By eliminating beams and columns, the use of a slab–wall system in structural engineering has gained traction due to the benefits of increased unobstructed room height and improved construction efficiency. However, the absence of those elements results in shear walls bearing both vertical and horizontal loads, leading possibly to a significant reduction in the seismic performance of the system. In particular, experiments [1,2,3] have identified that the slab–wall joints in the system are the weakest link. Various solutions have been proposed to enhance the system or shear walls alone. Among them, adding concrete-filled steel tubes (CFSTs) in shear wall piers has emerged as an effective means.

Qian [4] proposed a shear wall with CFSTs embedded at the wall boundary, which was found to offer excellent energy dissipation capacity. Fang’s group has studied the effects of various loading conditions on shear walls embedded with CFSTs, including axial compression, axial compression plus bending actions, cyclic loads, shearing, and combined tension-shearing [5,6,7,8,9]. The results show that in CFST-strengthened shear walls, the steel tubes provide a confinement effect that significantly improves the strength of the shear walls. Furthermore, the embedded CFSTs can delay local failures of the wall by increasing its vertical load-bearing capacity, thus creating a shear wall with higher rigidity and good ductility. Ji and his collaborators [10] developed a numerical-simulation model of high-strength CFST-strengthened shear walls to examine their behavior when subjected to high axial force and lateral cyclic loading. The results indicate that the walls’ flexural strength increases with the increasing ratio of the cross-sectional area of embedded tubes. Notably, the type of embedded tubes, whether empty or concrete-filled, did not affect the walls’ strength. Wu [11] proposed a precast composite shear wall with steel tubes embedded at the wall boundary, and found this new kind of component can be applied in a precast building to improve its structural performance. Similarly, Zhou et al. [12] designed a precast concrete-encased CFST composite wall with twin steel-tube connections, and their work resulted in several calculation methods for evaluating the shear strength of the wall. Zhao et al. [13] had been studied on a shaking table testing of a 1/8-scale five-story slab–wall structure equipped with CFSTs in walls. Findings indicated that the application of CFSTs was instrumental in resisting the simulated earthquake loads acting upon it, hence the global response limits required by codes of practice were met. Nevertheless, the junctions between the shear walls and floor slabs were found to be the weakest links in the whole system. Consequently, it suggested designers should use proper detailing in those regions to prevent local distress.

## DATASET EXCERPT
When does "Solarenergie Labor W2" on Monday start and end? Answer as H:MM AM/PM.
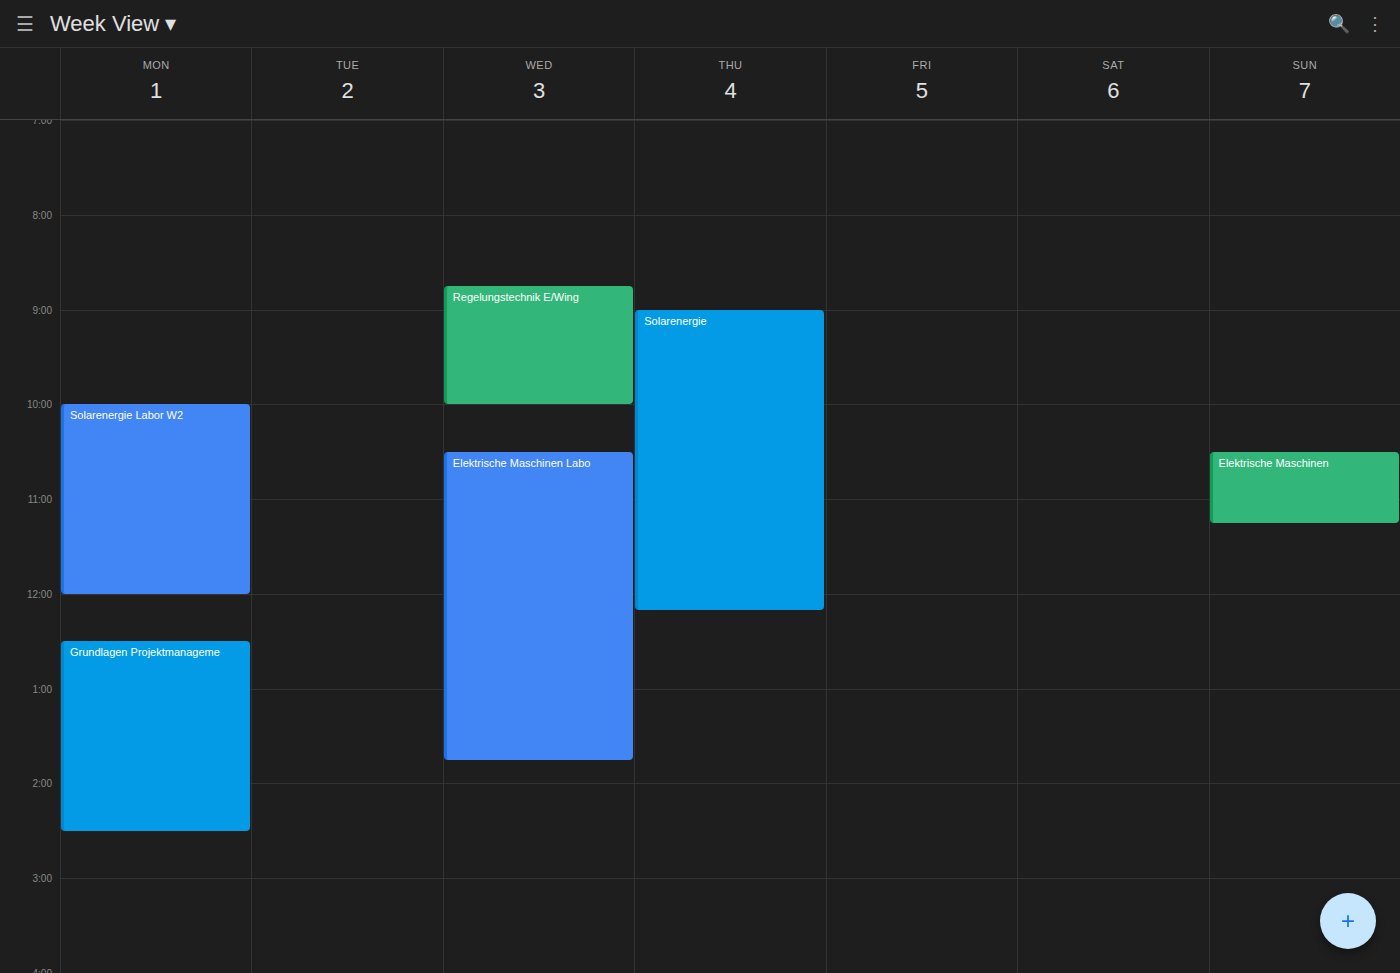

## WHAT YOU NEED TO DO
1 > Decide whether each statement agrees with the shear wall excerpt. Answer yes or no for each, and quote the words that decide it. (a) Experiments found the slab–wall joints to be the weakest link in the system. (b) Ji and his collaborators found that empty tubes gave lower wall strength than concrete-filled ones. (c) Zhao et al. ran a shaking table test on a 1/4-scale ten-story structure.
2 > Rewrite the paragraph of the shear wall excerpt that begins "By eliminating beams and columns" as a short list that keeps its main facts.
3 > Write out the shear wall excerpt word for word, from "By eliminating beams" to "an effective means.".
The lines shown after the shear wall excerpt are separate material with no connection to it.

## LIST OF SOLUTIONS
1 >
(a) Yes: "experiments [1,2,3] have identified that the slab–wall joints in the system are the weakest link"
(b) No: "the type of embedded tubes, whether empty or concrete-filled, did not affect the walls’ strength"
(c) No: "a 1/8-scale five-story slab–wall structure"

2 >
- Slab–wall systems eliminate beams and columns, which gives more unobstructed room height and better construction efficiency.
- Without those elements, shear walls carry both vertical and horizontal loads, which may significantly reduce seismic performance.
- Experiments show that the slab–wall joints are the weakest link.
- Of the solutions proposed, adding concrete-filled steel tubes (CFSTs) in shear wall piers has emerged as an effective one.

3 >
By eliminating beams and columns, the use of a slab–wall system in structural engineering has gained traction due to the benefits of increased unobstructed room height and improved construction efficiency. However, the absence of those elements results in shear walls bearing both vertical and horizontal loads, leading possibly to a significant reduction in the seismic performance of the system. In particular, experiments [1,2,3] have identified that the slab–wall joints in the system are the weakest link. Various solutions have been proposed to enhance the system or shear walls alone. Among them, adding concrete-filled steel tubes (CFSTs) in shear wall piers has emerged as an effective means.